What can you do to avoid ransomware?
If you’re at risk for a ransomware attack, here are simple steps you can take to protect yourself and your business:
1. Look for suspicious emails – and don’t click on links
The primary method of infecting victims with ransomware involves every hacker’s favorite bait – the “spray-‘n-pray” phishing attack, which involves spamming you with emails that carry malicious intent. These emails typically include a URL or attachment that when clicked, allows the hacker access to crawl your machine and take control of your data. It’s important that you do not click on any links or attachments without first questioning if the email is from a verified source. Here are some common themes to look for when questing if an email is legit or a scam:
- Double check the email address. Hackers are getting smarter and are tapping into your social networks to see your connections. They can easily find who your boss is and create a fake email account with your boss’ name, only to then send you an email from that account asking you to wire money or send them their account information. If the email doesn’t look like theirs (i.e. their actual account is firstname.lastname@example.org but the attack comes from email@example.com) then you should know to question the email and give your boss a call to confirm the request.
- Look for misspellings. Phishing emails are often sent from scam artists with poor writing skills. If you receive an email from an outside source (or from a fake account) that has bad grammar, missing punctuation, and frequent misspellings, it’s worthwhile to question the email.
If you are ever unsure about an email you receive and believe it may be a phishing email, never click on links or reply to the email. Your first step should be to forward it to your IT team and contact technical support. The further down a path you go, the more likely you are to get infected, or if already infected, cause more damage.
2. Back up your data
One of the best defenses against ransomware is to not be vulnerable to ransomware threats in the first place. Back up your data daily to ensure you won’t be forced to pay to see your data again if your computers and servers get locked by hackers.
However, it’s not always enough just to back up to an external hard drive, or even to the cloud. Many ransomware programs are specifically designed to search backup devices, even across your network and cloud storage, encrypting everything in its path. To protect yourself, the easiest way you can manage this is to use a cloud service that provides automatic versioning. That way if the most recent versions are encrypted, you can still recover from earlier versions.
3. Keep your computer or mobile device updated
Another step you can take to protect your computer or mobile device from threats like ransomware is to regularly install the latest updates. The best way to do so is to turn on automatic updates, so your device will keep itself updated and patched against the latest threats.
4. Install a reputable antivirus software and firewall
In addition to keeping your device up-to-date with the latest security enhancements, antivirus software can prevent malware from infecting your computer. With antivirus software, the same principle applies: make sure to keep the antivirus app up-to-date so it blocks the latest emerging malware, and only download antivirus apps from reputable vendors recommended by your IT team.

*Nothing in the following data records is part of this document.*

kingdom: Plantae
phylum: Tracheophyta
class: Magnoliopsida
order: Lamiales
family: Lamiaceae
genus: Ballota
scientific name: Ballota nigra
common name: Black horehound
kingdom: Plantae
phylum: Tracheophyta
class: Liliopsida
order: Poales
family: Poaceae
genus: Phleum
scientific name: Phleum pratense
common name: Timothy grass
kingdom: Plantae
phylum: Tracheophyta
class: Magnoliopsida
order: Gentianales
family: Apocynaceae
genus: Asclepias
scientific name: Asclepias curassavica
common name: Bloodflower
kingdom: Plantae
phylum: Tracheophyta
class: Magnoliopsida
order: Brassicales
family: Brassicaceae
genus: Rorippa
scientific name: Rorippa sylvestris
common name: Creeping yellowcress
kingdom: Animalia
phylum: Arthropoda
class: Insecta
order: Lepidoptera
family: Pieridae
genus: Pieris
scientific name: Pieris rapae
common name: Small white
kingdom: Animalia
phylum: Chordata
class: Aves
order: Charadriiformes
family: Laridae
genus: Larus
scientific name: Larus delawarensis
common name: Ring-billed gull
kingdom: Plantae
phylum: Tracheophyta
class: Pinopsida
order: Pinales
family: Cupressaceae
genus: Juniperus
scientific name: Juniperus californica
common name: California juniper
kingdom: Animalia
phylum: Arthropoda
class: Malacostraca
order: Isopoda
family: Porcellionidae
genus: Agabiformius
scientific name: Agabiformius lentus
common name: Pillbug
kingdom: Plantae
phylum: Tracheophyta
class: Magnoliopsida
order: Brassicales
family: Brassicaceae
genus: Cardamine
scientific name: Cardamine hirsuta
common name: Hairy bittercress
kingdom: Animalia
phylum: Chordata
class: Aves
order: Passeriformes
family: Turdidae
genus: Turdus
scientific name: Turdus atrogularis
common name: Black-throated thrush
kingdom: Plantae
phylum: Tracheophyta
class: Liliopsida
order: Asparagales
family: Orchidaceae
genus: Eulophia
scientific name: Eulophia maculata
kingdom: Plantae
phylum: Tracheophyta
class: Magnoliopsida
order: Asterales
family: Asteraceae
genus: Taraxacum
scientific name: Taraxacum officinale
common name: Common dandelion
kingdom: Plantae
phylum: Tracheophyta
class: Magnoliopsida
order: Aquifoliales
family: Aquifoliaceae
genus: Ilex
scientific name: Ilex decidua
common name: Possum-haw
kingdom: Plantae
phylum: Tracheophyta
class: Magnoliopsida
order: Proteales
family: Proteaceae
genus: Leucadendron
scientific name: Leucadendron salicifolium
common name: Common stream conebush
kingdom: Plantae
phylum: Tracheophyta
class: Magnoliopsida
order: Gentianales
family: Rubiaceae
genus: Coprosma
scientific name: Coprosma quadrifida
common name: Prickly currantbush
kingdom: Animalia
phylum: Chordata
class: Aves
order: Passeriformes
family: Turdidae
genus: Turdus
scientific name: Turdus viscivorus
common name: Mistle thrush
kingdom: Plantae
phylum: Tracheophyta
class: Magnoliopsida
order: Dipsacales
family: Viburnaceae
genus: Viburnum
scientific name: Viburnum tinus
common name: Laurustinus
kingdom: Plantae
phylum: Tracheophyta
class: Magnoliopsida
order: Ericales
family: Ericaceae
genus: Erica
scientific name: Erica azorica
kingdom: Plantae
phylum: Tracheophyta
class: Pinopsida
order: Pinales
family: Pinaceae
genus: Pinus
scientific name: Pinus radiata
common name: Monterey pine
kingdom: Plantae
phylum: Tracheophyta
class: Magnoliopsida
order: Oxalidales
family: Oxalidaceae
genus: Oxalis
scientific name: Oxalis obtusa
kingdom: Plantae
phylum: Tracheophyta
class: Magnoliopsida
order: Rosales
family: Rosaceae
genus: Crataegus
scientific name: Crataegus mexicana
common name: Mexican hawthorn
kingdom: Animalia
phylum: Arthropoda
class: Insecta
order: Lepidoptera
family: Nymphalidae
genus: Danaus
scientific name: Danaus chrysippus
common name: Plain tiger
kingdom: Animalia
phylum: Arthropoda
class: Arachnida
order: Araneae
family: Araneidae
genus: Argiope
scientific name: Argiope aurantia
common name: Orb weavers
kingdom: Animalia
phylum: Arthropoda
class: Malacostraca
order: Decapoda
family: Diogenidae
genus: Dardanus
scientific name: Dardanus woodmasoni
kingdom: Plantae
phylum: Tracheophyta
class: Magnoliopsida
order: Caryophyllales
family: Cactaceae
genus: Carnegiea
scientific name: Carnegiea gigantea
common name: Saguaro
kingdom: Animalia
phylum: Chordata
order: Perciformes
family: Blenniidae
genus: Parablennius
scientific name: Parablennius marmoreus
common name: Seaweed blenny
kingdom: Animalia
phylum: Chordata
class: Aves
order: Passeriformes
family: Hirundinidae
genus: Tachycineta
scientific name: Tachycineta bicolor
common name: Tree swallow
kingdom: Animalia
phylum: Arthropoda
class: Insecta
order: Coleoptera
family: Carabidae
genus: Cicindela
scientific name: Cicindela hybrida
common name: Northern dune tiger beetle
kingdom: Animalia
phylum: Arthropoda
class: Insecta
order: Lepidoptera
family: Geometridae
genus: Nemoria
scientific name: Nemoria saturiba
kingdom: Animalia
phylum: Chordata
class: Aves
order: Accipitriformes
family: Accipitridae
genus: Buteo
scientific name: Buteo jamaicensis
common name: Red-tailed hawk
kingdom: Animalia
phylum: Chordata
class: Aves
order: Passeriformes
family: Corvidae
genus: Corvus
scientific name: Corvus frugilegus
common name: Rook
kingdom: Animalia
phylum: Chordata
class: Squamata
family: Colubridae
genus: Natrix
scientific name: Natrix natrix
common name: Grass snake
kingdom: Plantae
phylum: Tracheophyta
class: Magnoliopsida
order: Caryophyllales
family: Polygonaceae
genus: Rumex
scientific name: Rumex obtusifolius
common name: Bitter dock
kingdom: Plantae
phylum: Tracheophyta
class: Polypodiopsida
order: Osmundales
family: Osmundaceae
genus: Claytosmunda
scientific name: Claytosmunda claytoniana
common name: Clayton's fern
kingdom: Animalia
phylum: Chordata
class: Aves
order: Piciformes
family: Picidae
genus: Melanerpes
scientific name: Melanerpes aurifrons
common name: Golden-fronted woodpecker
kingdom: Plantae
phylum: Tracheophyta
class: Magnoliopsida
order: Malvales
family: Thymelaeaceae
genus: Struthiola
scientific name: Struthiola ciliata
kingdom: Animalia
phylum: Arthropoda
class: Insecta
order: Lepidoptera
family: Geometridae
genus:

5. Educate, educate, educate
If you are a business owner, one of the most critical steps you can take to protect your business is to educate your employees. Educate them on the signs of a phishing email, the importance of keeping data secure, and what to do if their device gets infected. We’ve found that hosting an educational event (i.e. a lunch and learn) can be an effective way to catch employee attention and enhance engagement. It’s also important to continue this education – make it a part of onboarding new employees and host an event at least once a year to keep safety top-of-mind.
What should you do if you are attacked?
If you fall victim to a ransomware attack, your first step should be to reach out to your dedicated IT contact. It’s also advised to contact the FBI so they are aware of the situation and can help put a stop to it. Do not pay anything up front and wait to be advised by the experts on what to do.